Member of the Michigan House of Representatives
- Incumbent
- Assumed office January 9, 2019
- Preceded by: Brett Roberts
- Constituency: 65th district (2019–2022) 45th district (2023–present)

Personal details
- Party: Republican
- Spouse: David
- Children: 2
- Alma mater: Lansing Community College
- Occupation: Paralegal, politician
- Website: Elect Sarah Lightner

= Sarah Lightner =

American politician

Sarah Lynn Lightner is an American politician serving as a member of the Michigan House of Representatives since 2019, currently representing the 45th district.
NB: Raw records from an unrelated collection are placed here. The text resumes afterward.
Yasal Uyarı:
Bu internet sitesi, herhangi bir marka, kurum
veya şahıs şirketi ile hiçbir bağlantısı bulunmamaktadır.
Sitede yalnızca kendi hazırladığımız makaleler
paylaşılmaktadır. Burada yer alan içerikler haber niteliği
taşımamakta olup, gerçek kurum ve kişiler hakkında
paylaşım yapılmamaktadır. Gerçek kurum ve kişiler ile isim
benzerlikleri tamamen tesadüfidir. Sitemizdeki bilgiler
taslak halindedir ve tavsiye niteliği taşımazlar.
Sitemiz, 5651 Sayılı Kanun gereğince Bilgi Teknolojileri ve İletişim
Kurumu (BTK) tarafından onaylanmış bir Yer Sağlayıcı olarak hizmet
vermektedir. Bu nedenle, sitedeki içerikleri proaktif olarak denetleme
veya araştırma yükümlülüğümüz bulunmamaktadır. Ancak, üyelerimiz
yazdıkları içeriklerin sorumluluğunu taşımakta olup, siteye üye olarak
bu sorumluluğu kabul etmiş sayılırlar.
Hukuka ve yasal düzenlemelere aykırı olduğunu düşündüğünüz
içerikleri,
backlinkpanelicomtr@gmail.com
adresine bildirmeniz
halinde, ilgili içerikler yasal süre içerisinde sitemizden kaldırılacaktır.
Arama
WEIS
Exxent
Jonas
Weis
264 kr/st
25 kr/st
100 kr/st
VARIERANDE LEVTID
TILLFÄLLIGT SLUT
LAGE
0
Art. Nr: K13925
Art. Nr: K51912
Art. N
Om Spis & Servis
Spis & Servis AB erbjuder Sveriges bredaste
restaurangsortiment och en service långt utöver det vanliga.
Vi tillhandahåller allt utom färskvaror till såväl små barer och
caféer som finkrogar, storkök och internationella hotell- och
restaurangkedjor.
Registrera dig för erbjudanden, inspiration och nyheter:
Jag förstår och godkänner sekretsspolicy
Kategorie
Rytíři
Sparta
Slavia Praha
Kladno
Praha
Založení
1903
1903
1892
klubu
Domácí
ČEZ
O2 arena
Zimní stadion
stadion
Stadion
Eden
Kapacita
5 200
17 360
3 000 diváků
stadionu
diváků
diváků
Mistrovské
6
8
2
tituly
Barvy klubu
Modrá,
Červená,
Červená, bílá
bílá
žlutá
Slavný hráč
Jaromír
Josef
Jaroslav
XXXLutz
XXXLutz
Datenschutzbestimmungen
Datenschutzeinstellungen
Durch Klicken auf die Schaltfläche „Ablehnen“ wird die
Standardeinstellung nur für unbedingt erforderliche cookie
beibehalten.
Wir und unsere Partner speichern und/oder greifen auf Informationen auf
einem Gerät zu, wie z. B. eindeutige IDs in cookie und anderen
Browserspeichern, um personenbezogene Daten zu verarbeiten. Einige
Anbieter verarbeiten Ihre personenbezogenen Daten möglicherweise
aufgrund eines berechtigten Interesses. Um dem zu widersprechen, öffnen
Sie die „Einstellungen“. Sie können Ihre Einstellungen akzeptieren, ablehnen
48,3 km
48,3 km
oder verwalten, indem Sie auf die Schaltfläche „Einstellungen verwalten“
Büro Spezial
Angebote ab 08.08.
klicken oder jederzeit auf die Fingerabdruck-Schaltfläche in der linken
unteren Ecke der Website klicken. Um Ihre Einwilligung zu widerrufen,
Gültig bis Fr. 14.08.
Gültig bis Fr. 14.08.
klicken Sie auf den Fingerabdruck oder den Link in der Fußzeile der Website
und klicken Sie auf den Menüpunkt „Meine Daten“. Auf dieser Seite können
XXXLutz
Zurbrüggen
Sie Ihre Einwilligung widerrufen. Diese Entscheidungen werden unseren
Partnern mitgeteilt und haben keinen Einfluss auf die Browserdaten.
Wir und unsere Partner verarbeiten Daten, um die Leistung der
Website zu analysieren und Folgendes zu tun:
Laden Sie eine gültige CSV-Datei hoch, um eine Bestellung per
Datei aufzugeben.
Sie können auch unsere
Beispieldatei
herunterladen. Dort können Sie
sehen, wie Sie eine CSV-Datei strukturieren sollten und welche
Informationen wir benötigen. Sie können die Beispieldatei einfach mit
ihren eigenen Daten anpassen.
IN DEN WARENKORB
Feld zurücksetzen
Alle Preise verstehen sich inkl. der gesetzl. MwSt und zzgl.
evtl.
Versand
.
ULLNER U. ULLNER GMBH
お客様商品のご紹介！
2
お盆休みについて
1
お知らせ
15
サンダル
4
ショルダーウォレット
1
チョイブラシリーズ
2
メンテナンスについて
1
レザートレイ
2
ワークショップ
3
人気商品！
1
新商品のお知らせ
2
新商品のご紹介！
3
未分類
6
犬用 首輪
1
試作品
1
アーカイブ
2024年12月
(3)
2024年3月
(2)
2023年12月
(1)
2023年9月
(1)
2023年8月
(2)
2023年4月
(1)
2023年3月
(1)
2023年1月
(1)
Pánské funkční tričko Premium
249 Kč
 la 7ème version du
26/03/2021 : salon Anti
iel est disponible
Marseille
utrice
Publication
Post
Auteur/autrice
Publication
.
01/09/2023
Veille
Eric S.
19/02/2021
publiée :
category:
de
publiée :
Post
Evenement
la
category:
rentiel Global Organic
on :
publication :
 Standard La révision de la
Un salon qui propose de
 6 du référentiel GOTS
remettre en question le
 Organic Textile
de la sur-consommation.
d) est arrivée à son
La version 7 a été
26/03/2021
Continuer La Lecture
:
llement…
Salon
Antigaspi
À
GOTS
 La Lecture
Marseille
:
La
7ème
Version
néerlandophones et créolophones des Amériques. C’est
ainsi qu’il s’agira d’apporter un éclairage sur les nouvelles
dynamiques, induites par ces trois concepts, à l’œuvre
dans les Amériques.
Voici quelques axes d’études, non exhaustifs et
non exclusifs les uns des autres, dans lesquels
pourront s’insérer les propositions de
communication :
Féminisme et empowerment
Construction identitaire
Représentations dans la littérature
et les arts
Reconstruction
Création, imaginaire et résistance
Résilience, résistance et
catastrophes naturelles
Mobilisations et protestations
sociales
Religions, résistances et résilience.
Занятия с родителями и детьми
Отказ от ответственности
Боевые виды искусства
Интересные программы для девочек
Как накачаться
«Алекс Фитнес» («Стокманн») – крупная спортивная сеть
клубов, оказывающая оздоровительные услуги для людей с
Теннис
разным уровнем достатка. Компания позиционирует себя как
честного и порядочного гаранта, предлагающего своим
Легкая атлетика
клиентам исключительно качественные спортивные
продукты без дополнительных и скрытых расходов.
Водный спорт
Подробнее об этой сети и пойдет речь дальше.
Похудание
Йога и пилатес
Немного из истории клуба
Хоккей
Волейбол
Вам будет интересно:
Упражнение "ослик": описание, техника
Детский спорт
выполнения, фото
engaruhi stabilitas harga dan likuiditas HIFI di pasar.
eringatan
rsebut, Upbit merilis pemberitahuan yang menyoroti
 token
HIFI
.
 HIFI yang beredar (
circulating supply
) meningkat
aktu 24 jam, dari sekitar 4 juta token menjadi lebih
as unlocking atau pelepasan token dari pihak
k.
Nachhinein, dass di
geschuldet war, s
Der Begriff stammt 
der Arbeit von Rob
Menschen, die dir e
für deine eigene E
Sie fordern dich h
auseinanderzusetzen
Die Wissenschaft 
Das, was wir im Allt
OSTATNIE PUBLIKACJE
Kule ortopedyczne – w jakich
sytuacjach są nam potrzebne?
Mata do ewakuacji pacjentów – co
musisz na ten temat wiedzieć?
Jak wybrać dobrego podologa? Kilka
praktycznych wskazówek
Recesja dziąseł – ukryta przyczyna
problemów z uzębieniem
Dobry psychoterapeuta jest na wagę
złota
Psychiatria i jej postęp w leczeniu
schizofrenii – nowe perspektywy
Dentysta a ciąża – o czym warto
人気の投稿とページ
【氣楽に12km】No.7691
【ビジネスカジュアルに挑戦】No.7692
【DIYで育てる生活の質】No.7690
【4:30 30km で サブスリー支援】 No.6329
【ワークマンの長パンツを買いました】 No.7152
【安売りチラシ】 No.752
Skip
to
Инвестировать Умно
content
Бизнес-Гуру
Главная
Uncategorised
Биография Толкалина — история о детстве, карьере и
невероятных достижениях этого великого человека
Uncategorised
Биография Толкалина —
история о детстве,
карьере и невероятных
She is a member of the Republican Party.

== Education ==
Lightner earned an associate degree in Paralegal from Lansing Community College in Lansing, Michigan.

== Career ==
Lightner and her husband are business owner and operator in hay baling and wrapping, and deer processing.

Lightner was a paralegal until 2015.

In 2013, Lightner became a Commissioner for Jackson County, Michigan. In March 2015, Lightner was appointed by Governor Snyder as the Michigan Association of Counties Representative on the Criminal Justice Policy Commission.

On November 6, 2018, Lightner won the election and became a Republican member of Michigan House of Representatives for District 65. Lightner defeated Terri McKinnon and Jason B. Rees with 59.26% of the votes.

Following redistricting, Lightner ran in the 45th district in 2022, winning reelection. She was reelected in 2024.

Lightner is the vice-chair person of Subcommittee on General Government. Lightner is also the vice-chair person of Subcommittee on Judiciary.

== Personal life ==
Lightner's husband is David. They have two children. Lightner and her family live in Springport, Michigan.